COPA has introduced new forensic evidence that definitively proves the inauthenticity of several documents that Craig Wright considers crucial to his claim that he is the founder of bitcoin. This was not only the conclusion of the expert COPA retained to forensically examine Wright’s documents, but the conclusion of the expert Wright retained as well.

Wright countered with an offer that many thought would go some way to bridging the gaps between the two parties, but it was nothing of the sort. Wright asked for all the claims dependent on the outcome of the COPA vs.

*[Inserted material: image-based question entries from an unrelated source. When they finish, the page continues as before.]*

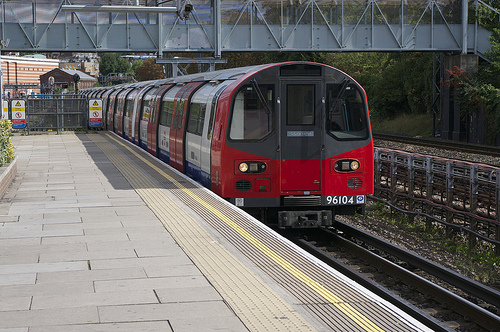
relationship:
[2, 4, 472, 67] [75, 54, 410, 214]
metal structure above train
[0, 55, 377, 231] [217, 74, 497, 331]
train on tracks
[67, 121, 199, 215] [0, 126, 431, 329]
shadow on ground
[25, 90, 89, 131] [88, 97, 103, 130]
metal fence beside sign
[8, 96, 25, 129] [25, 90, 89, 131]
sign beside metal fence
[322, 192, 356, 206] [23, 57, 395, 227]
numbers on train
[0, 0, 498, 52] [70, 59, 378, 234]
walkway over train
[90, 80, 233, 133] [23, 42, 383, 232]
reflection on train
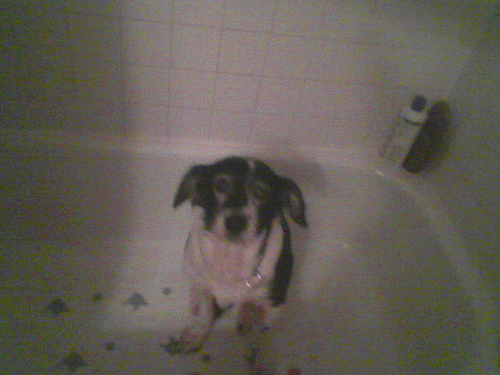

Wright case, which include the passing off and pineapple hack cases, to be discontinued and all costs borne by each side as well as each side making a sizeable donation to charity.

In return, Wright offered to waive all database rights and copyrights related to BTC, BCH, and ABC databases; a license to use Bitcoin, Bitcoin Cash, and Bitcoin ABC databases; and an acknowledgment that those databases are separate from his BSV vehicle and each other, stemming from Satoshi Nakamoto’s original vision.

Importantly, the settlement makes no concessions on COPA’s actual claims: that Wright did not author the Bitcoin whitepaper, that he does not have copyright over the Bitcoin whitepaper, and that use of the Bitcoin whitepaper by COPA members will not result in legal action.

Genius Move or Hail Mary?

The rationale for the offer was taken differently by supporters of either camp: those opposing Wright saw this as a desperate attempt at reconciliation on the day that his last vestiges of evidence had been debunked as forgeries, while his supporters framed it as a genius move that proved COPA wasn’t about open patent development as they claimed.

Wright gave COPA seven days to respond but it did so within hours, offering a ‘thanks but no thanks on X:

With a week and a half left before trial, it remains to be seen if Wright returns with a new offer, but if he doesn’t then supporters of both sides will have to wait for the fireworks to start on February 5 at the High Court in London.